Mescit ve mabet yapmaktansa “insan yapma” nın daha önemli olduğu, padişaha bunun yakışacağı biçimindeki bir anlayış son derece anlamlıdır. Şeyh Galip’in “Hoşça bak zatına kim zübde-i alemsin sen” ifadesi de yukarıdaki yaklaşımlarla taban tabana uyum içindedir. Zira bütün bu anlayış temelini İslam’dan almaktadır. İnsanı “eşref-i mahlukat” olarak niteleyen yüce İslam dini, “Bir insanı kurtarmanın bir kainatı kurtarmak” anlamına geleceğini söyler. Çolpan, yaptığı gizli bir görüşmede İsa Yusuf’a “İsa Bey, gerek bizim, gerek sizin için yapılacak şey, adam yetiştirmek; adam yetiştirmek, her şeyden anlayacak adam yetiştirmek. Ne çektiysek adamsızlıktan çektik”, derken aynı gerçeğe vurgu yapmış oluyor. Hatta sufilikte insan “Hiçbir şeye sahip olmayan ama hiçbir şey tarafından da sahiplenilemeyen bir yaratık” olarak nitelenir. Buna karşılık batı dünyası insanı “Homo hominus lupus” (İnsan insanın kurdu) ya da biraz daha ileri giderek “Homo hominus deus (insan insanın Tanrısı) şeklinde tarif etmişti. Balzac “Her insanın bir fiyatı vardır” derken; Hugo “Kainat kadardır insanın beyni” demektedir.

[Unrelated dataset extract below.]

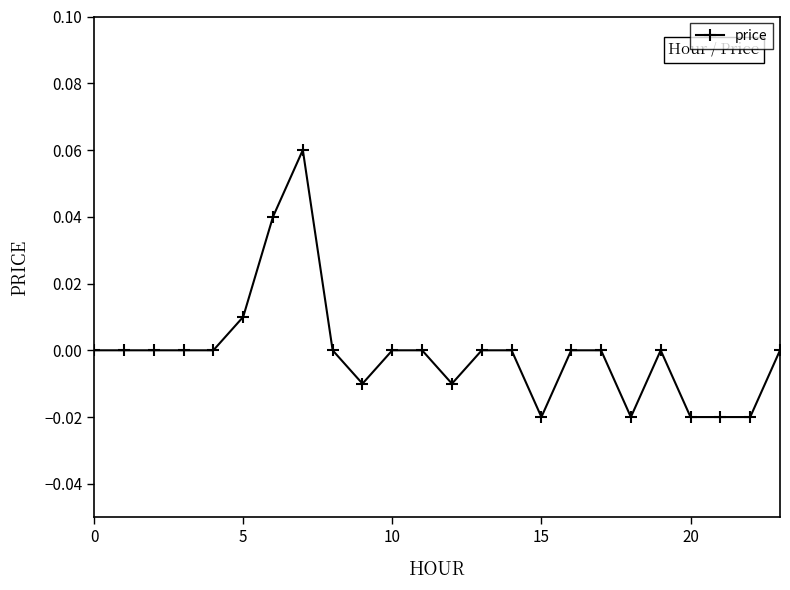

How many series are shown in this chart?

1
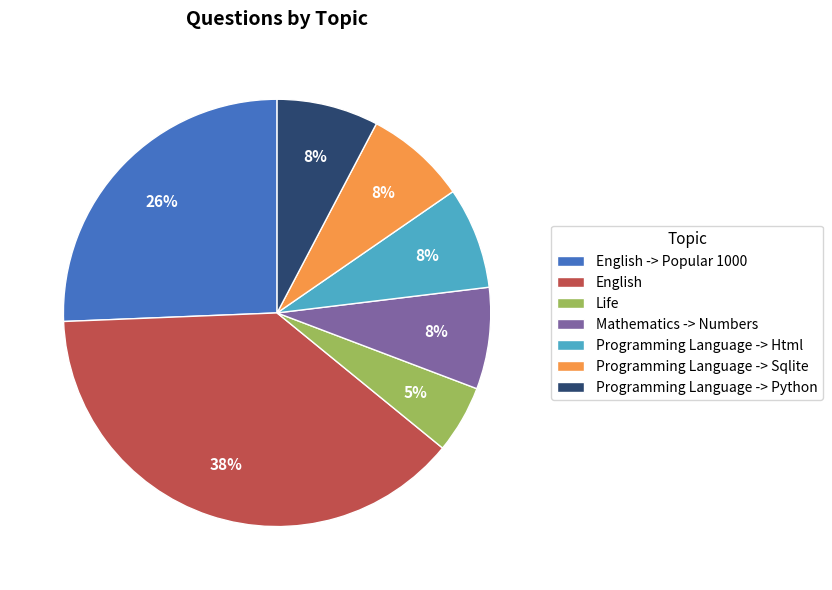

Does any single category account for the majority?

No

Bir dinin gerçek bir din, bir ideolojinin gerçek bir ideoloji, bir hukukun gerçek bir hukuk, bir bilimin gerçek bir bilim olduğunun temel ölçütü ” insan odaklı “ olup-olmaması ile ilgilidir. Kalkınmanın, gelişmenin ve medeni olmanın temel ölçütü de bu olsa gerek. Zira din, ideoloji, hukuk ya da bilim insan için, insanı daha mutlu yapmak için vardır. İnsanın ideoloji, din, bilim ya da hukuk için var olduğunu iddia etmek, eşyanın doğasına aykırı fikir yürütmek demektir.

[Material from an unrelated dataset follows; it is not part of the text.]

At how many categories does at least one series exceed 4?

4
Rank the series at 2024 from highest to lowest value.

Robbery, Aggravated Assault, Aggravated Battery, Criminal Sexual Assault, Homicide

İnsana layık olduğu değer verildiğinde bundan kazançlı çıkan, ona yeterli değeri veren mekanizma olmaktadır. Gerçekten tarihimizde insana yeteri ölçüde değer atfedildiği zaman, toplum yükselmiş ve gelişmiş. İnsana verilen değer azaldığı zaman da toplum çökme noktasına gelmiştir.

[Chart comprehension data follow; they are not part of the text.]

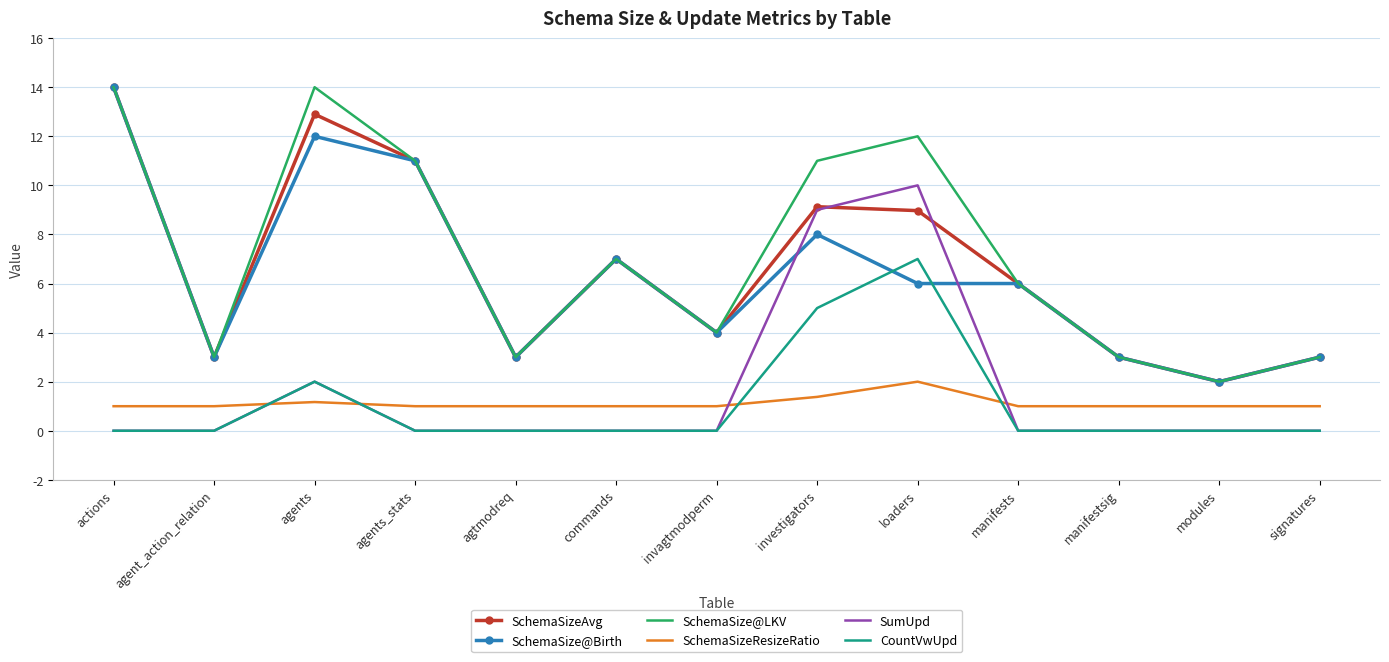

Where does the SchemaSize@Birth series first go above 6?

actions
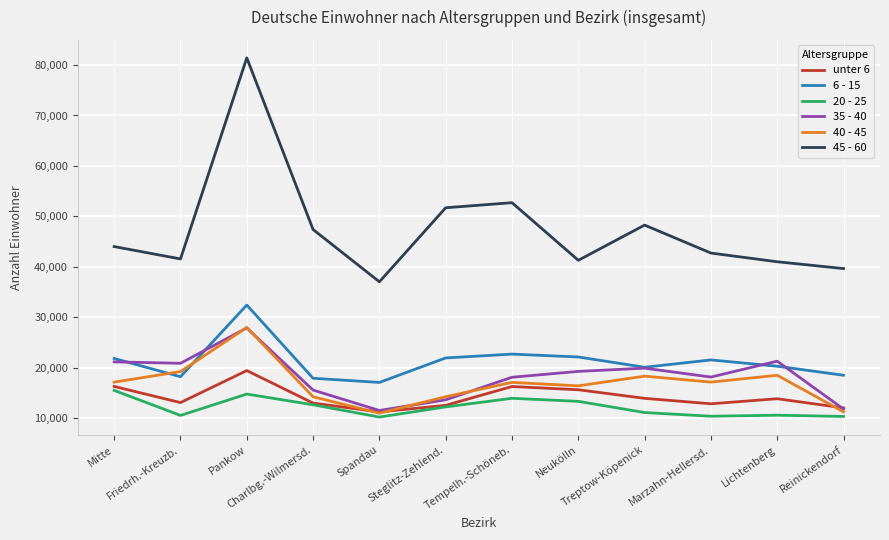

How many series are shown in this chart?

6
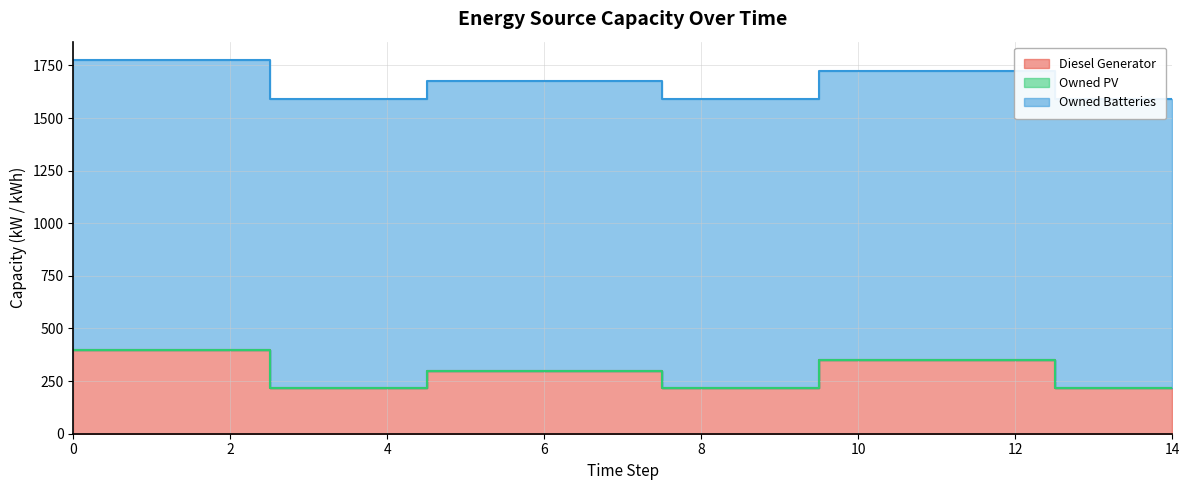

What are all the series names shown in the legend?

Diesel Generator, Owned PV, Owned Batteries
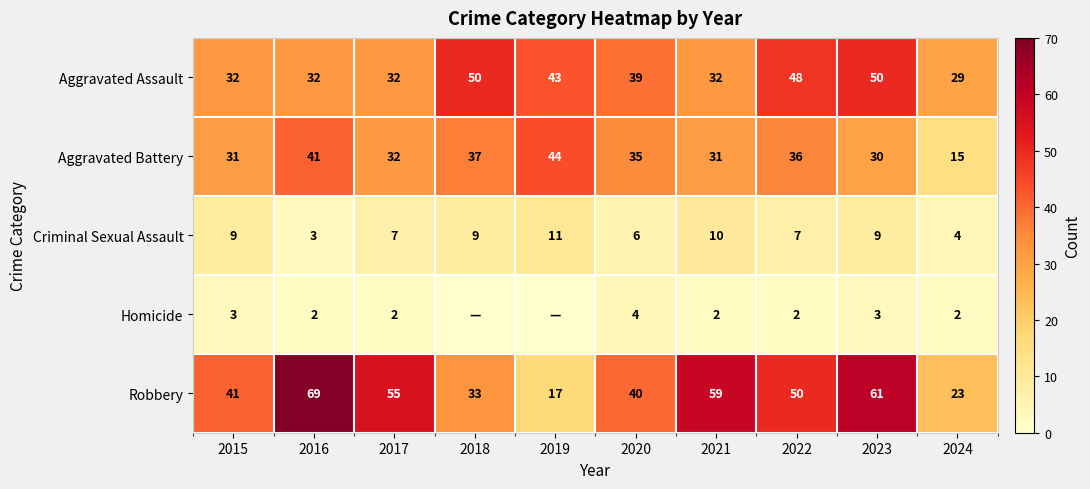

What is the sum of all Criminal Sexual Assault values?

75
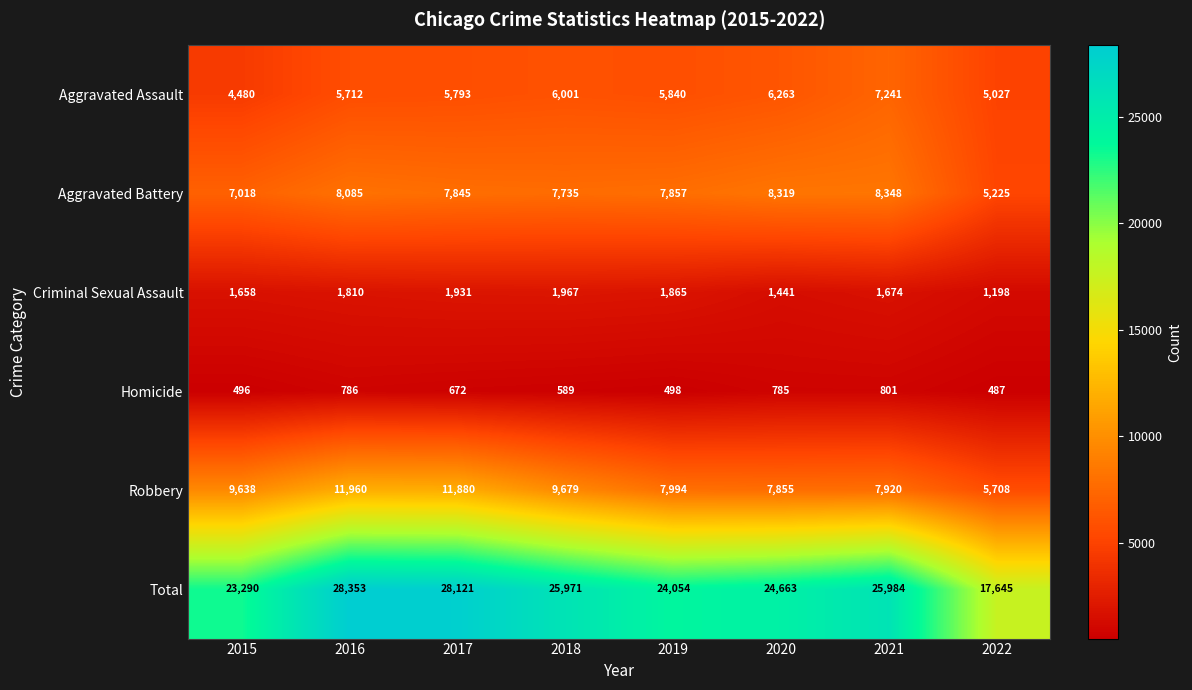

Rank the series by their maximum value, from lowest to highest.

Homicide, Criminal Sexual Assault, Aggravated Assault, Aggravated Battery, Robbery, Total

İnsan hakları, demokrasi, bireysellik, hukukun üstünlüğü gibi kavramlar insana atfedilen değeri göstermektedir. İşin ilginç yanı, bunların tamamına yakının Batı’da üretilmiş, formüle edilmiş ve uygulamaya konulmuş olmasıdır. Bugün batının üstünlüğü, insana verdiği bu önemden kaynaklanmaktadır. Japonya’da bir firma yöneticisi ” Firmamda iki bin adam var. İki bininin kafa gücünden de yararlanmam gerekir” şeklinde konuşmaktadır.
Bilginin en büyük güç, bilgiyi kullanmasını bilen insanın ise en büyük otorite olduğu bir dünyada yaşıyoruz. İnsana akıllıca yatırım yapmasını becerebilenler, dünyaya hakim olacak mesafelere ulaşmışlardır. Dünyada kaba bir genelleme yapacak olursak, iki tür insan yetiştirildiğini söyleyebiliriz: Birincisi müteşebbis, yaratıcı, sorgulayıcı, üretici, inisiyatif sahibi, yüksek iradeli, enerjik ve hayır demesini bilen insan, ikincisi ise “evet efendimci”, “yumuşak başlı”, “acınacak kadar evcilleşmiş”, “gönüllü kulluğu peşinen kabullenmiş”, “yerine göre kendi özgürlüğüne kendi eliyle son veren” uysal insan. İnsan yetiştirme düzeni birinciye benzeyen ülkeler egemen ve kalkınmış oluyor, ikinci tipe benzeyenler de her şeye ihtiyaç duyan, bağımlı ve geri kalmış ülkeler oluyor. Aradaki tek fark, insana verilen önem ve bu öneme uygun insan yetiştirme düzenidir.